Nick Young, who grew up in L.A. idolizing Bryant, who is seven years his senior, did not expect Bryant to play in only six games this season following his torn Achilles.
"Honestly, I thought he was going to come back strong," Young said. "Especially, he had all the media and the rain and thunder and all that. Nobody seen Kobe getting hurt again. I know I didn’t. I know it was tough for him, it was tough for all of us to see that."
Count Lakers coach Mike D'Antoni as someone counting on a bigger contribution from Bryant in 2013-14.
"There’s a lot of things that happened that we were hoping would turn out different," D'Antoni said. "To make the playoffs we said we would have to have Kobe and (Steve) Nash to have pretty good years and it didn’t work out."
D'Antoni believes Bryant's comeback next season will work out, however.
'I think he’ll bounce back," D'Antoni said. "He’s 35 years old, he’s not old old. So, it’s a challenge for him, but there’s no reason that he won’t be back at a level that is really, really good in this league.
"He’ll find a way to be one of the best in the league."
Young wasn't quite as definitive in his faith in Bryant's chances.
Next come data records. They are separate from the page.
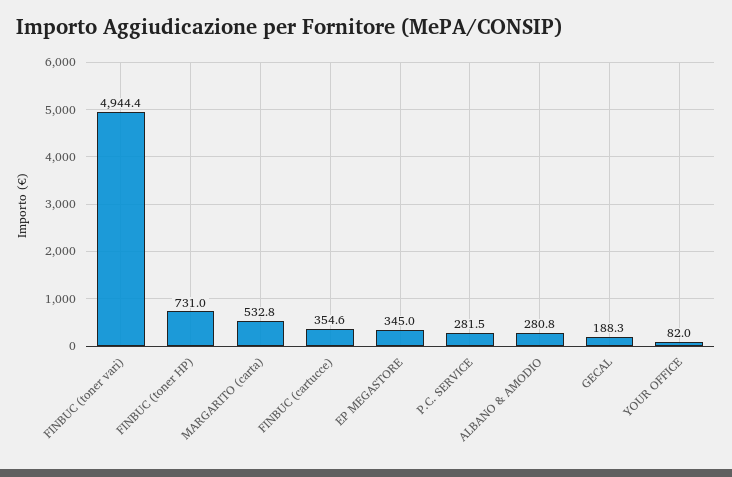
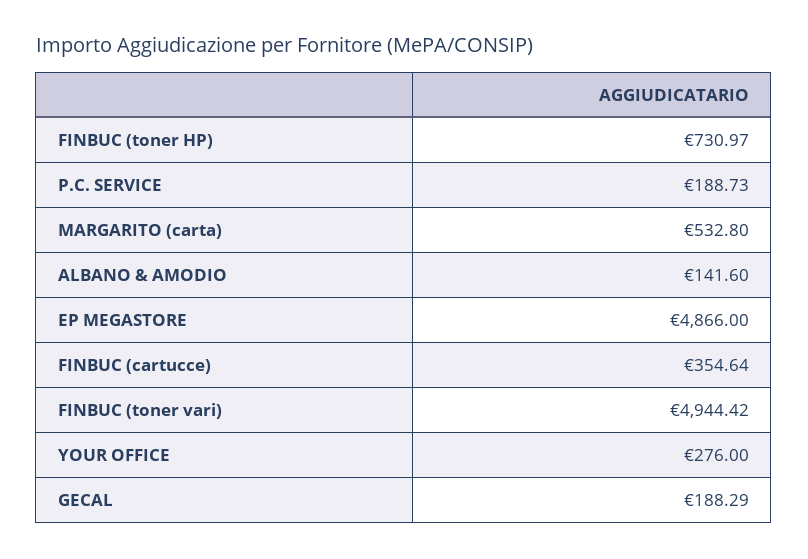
  {
    "FINBUC (toner vari)": 4944.42,
    "FINBUC (toner HP)": 730.97,
    "MARGARITO (carta)": 532.8,
    "FINBUC (cartucce)": 354.64,
-   "EP MEGASTORE": 345,
+   "EP MEGASTORE": 4866,
-   "P.C. SERVICE": 281.5,
+   "P.C. SERVICE": 188.73,
-   "ALBANO & AMODIO": 280.8,
+   "ALBANO & AMODIO": 141.6,
    "GECAL": 188.29,
-   "YOUR OFFICE": 82
+   "YOUR OFFICE": 276
  }

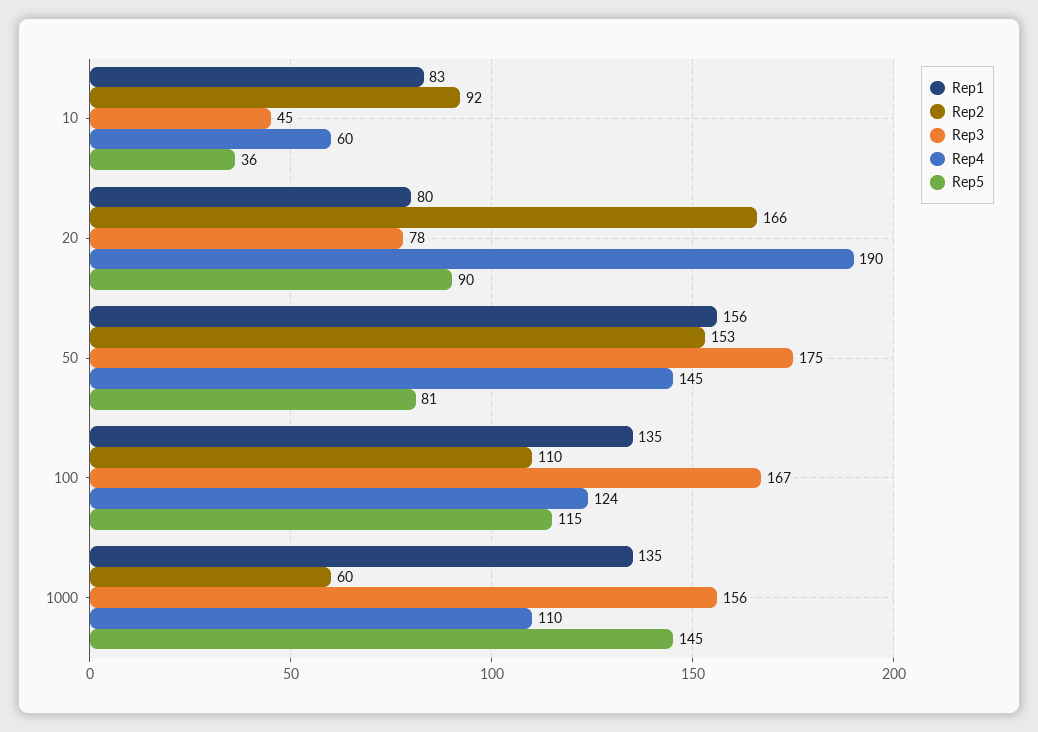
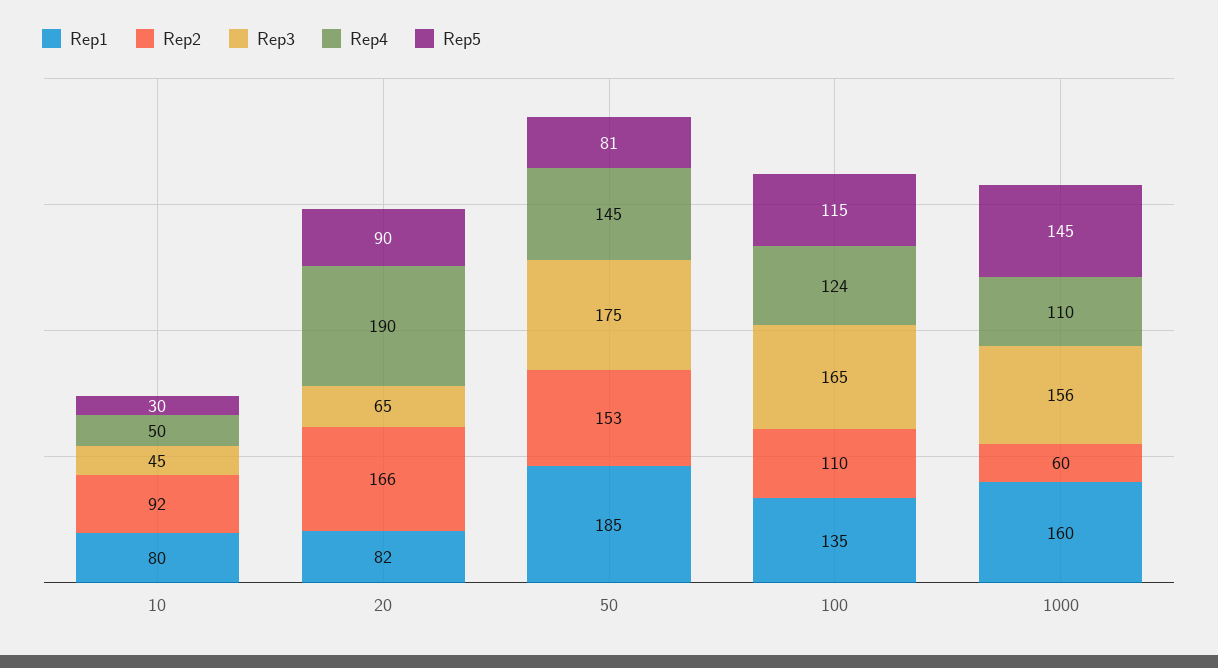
  {
    "Rep1": {
-     "10": 83,
+     "10": 80,
-     "20": 80,
+     "20": 82,
-     "50": 156,
+     "50": 185,
      "100": 135,
-     "1000": 135
+     "1000": 160
    },
    "Rep2": {
      "10": 92,
      "20": 166,
      "50": 153,
      "100": 110,
      "1000": 60
    },
    "Rep3": {
      "10": 45,
-     "20": 78,
+     "20": 65,
      "50": 175,
-     "100": 167,
+     "100": 165,
      "1000": 156
    },
    "Rep4": {
-     "10": 60,
+     "10": 50,
      "20": 190,
      "50": 145,
      "100": 124,
      "1000": 110
    },
    "Rep5": {
-     "10": 36,
+     "10": 30,
      "20": 90,
      "50": 81,
      "100": 115,
      "1000": 145
    }
  }

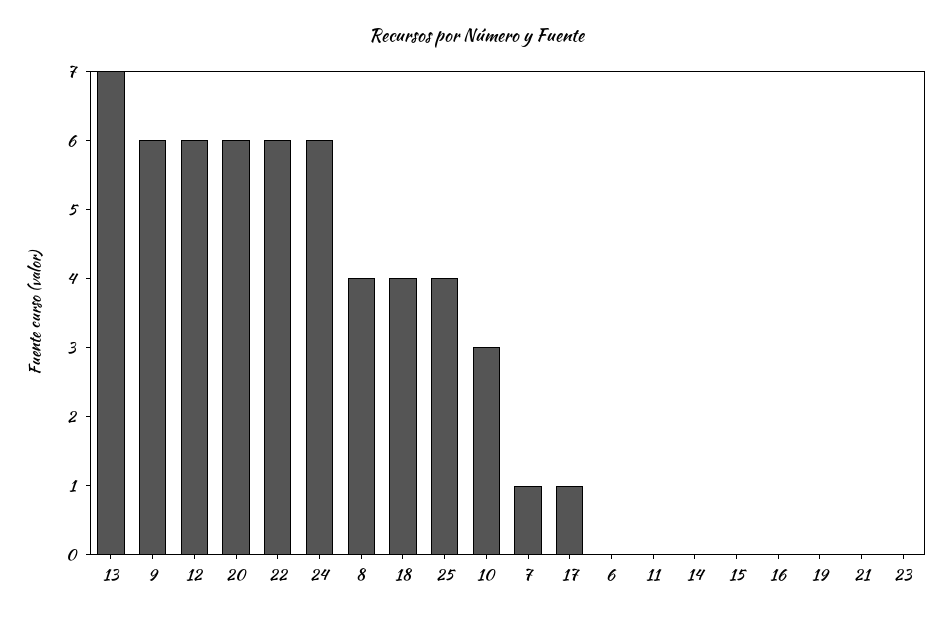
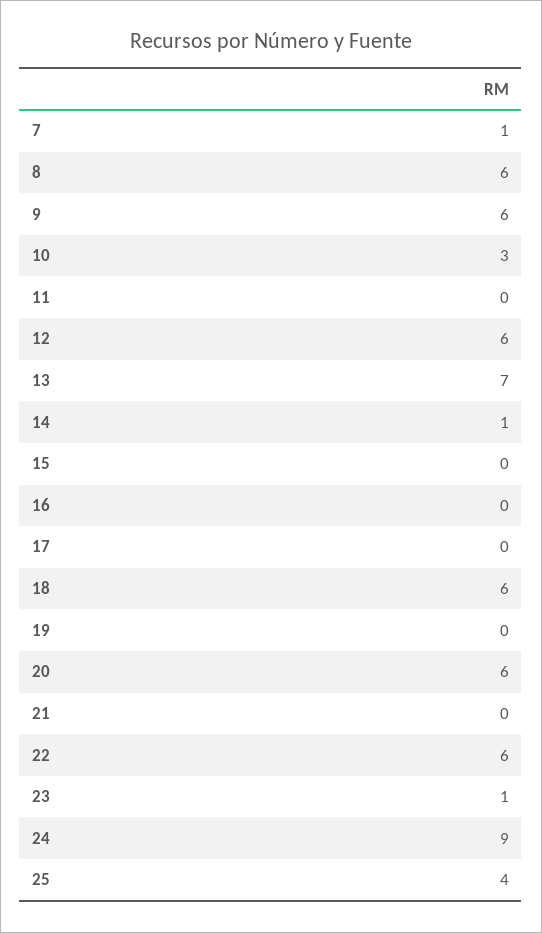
  {
    "13": 7,
    "9": 6,
    "12": 6,
    "20": 6,
    "22": 6,
-   "24": 6,
+   "24": 9,
-   "8": 4,
+   "8": 6,
-   "18": 4,
+   "18": 6,
    "25": 4,
    "10": 3,
    "7": 1,
-   "17": 1,
+   "17": 0,
-   "6": 0,
    "11": 0,
-   "14": 0,
+   "14": 1,
    "15": 0,
    "16": 0,
    "19": 0,
    "21": 0,
-   "23": 0
+   "23": 1
  }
"We’ll see how he comes back," Young said. "He probably needed this rest. He’s been playing 18 long years with no break, so it was time for him to get a little break."
Even though Bryant hasn't played since Dec. 17, he hasn't given the team a break from his sarcastic personality. Young said that Bryant is still making his presence felt, in his own way.
“He talks trash to me a lot,” Young said. “He says, ‘I don’t talk to players whose teams are under (.500 by) 20 games,’ and all that. But that’s Kobe being Kobe.”